→ **Problem requirements**
Lines from the one containing "[86,892,797,911] [86,928,303,943] The" to the end of the records, both ends included and exactly as written, are the whole answer, and no pictures go in it.

*** Opening of Records provided ***

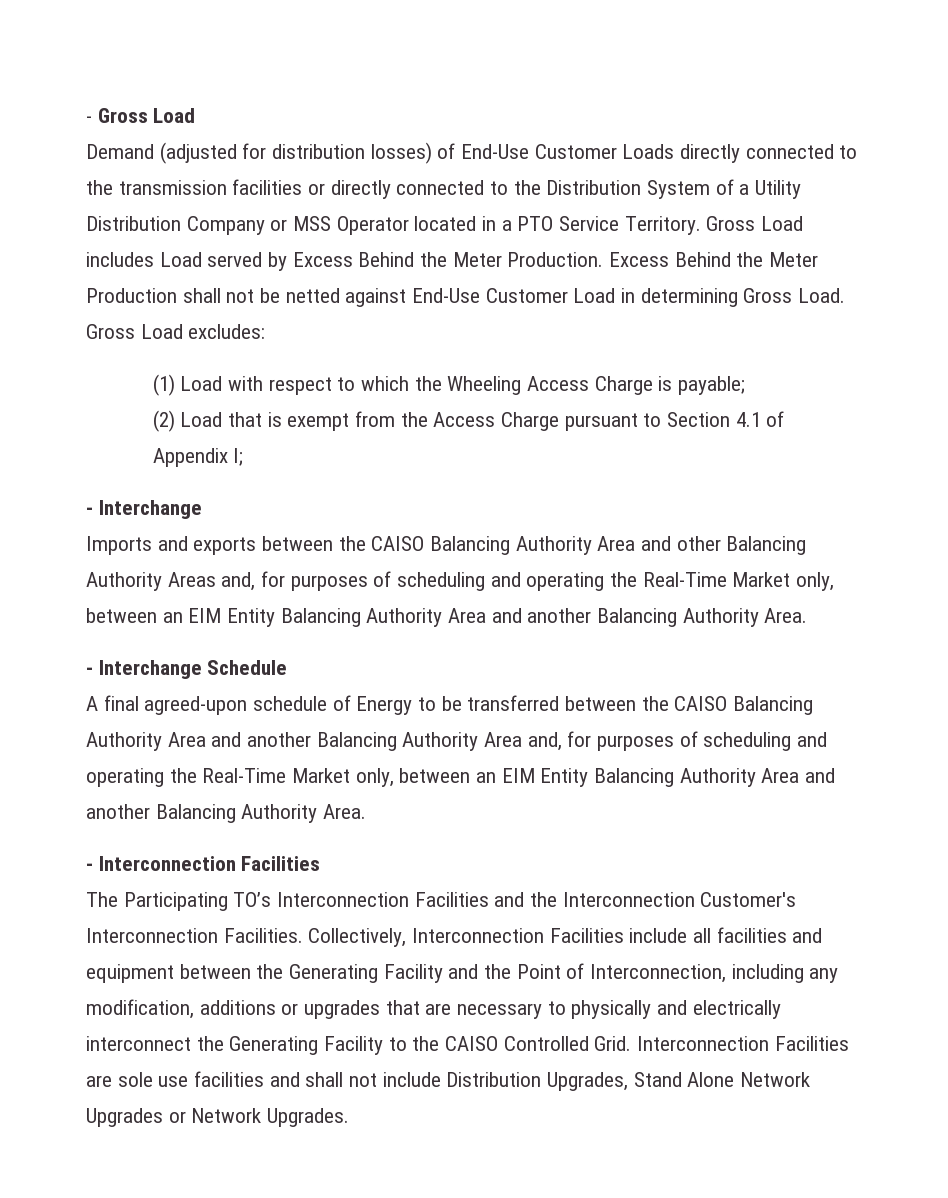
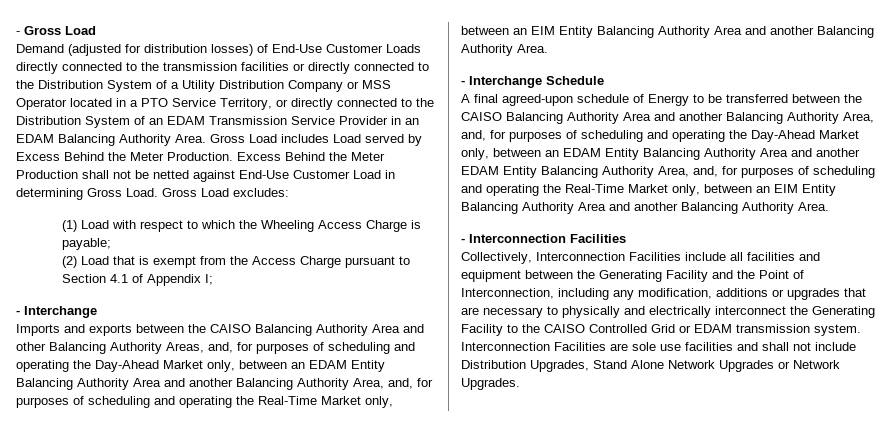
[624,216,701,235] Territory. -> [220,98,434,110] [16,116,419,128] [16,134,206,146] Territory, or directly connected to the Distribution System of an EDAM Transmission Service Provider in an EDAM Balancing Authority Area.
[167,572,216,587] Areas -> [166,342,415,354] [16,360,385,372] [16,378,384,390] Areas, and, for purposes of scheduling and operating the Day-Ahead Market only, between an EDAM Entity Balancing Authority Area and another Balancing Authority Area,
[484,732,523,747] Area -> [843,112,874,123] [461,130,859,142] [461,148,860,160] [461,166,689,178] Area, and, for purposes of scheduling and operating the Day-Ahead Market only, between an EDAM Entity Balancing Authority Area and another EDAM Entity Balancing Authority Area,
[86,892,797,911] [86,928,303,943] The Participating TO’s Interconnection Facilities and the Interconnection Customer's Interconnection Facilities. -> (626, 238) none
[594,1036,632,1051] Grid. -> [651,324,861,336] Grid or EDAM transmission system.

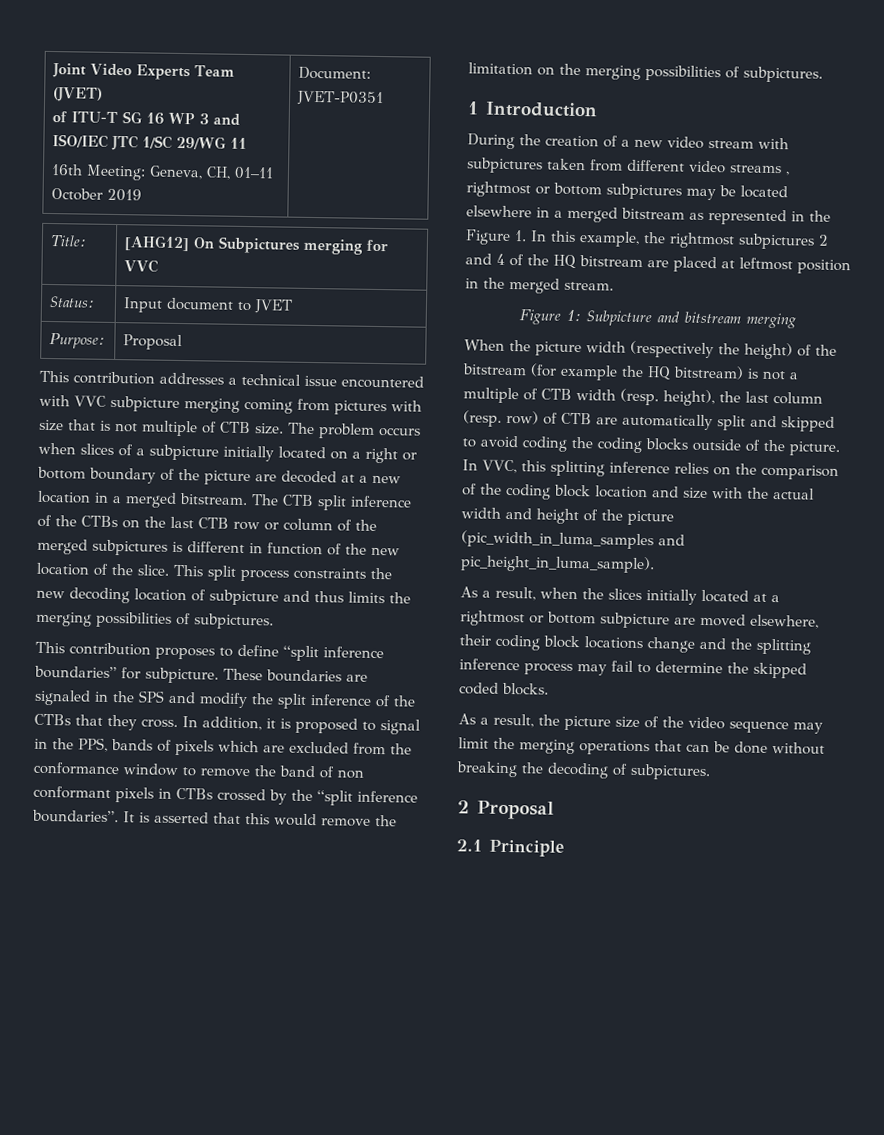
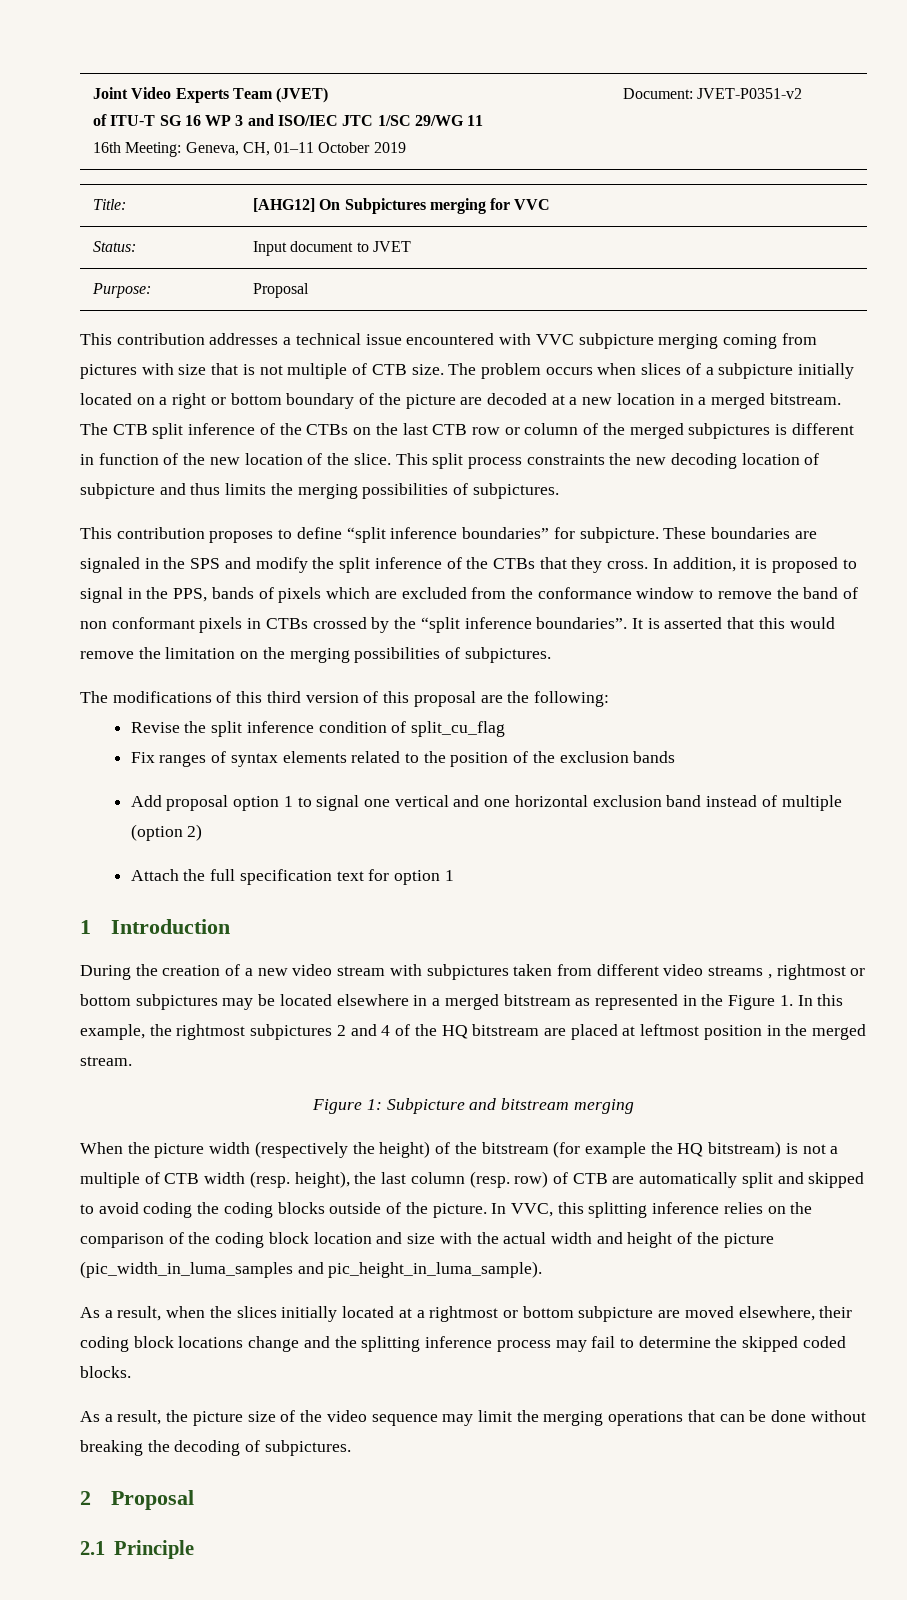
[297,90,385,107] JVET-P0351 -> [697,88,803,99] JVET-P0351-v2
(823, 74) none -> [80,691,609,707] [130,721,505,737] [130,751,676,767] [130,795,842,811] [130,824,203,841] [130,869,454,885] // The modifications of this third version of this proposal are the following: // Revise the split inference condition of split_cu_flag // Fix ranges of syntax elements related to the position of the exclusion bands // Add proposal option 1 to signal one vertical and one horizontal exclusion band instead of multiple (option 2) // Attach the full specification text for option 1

*** Close of Records provided ***

→ **Response for this exercise**
[86,892,797,911] [86,928,303,943] The Participating TO’s Interconnection Facilities and the Interconnection Customer's Interconnection Facilities. -> (626, 238) none
[594,1036,632,1051] Grid. -> [651,324,861,336] Grid or EDAM transmission system.

[297,90,385,107] JVET-P0351 -> [697,88,803,99] JVET-P0351-v2
(823, 74) none -> [80,691,609,707] [130,721,505,737] [130,751,676,767] [130,795,842,811] [130,824,203,841] [130,869,454,885] // The modifications of this third version of this proposal are the following: // Revise the split inference condition of split_cu_flag // Fix ranges of syntax elements related to the position of the exclusion bands // Add proposal option 1 to signal one vertical and one horizontal exclusion band instead of multiple (option 2) // Attach the full specification text for option 1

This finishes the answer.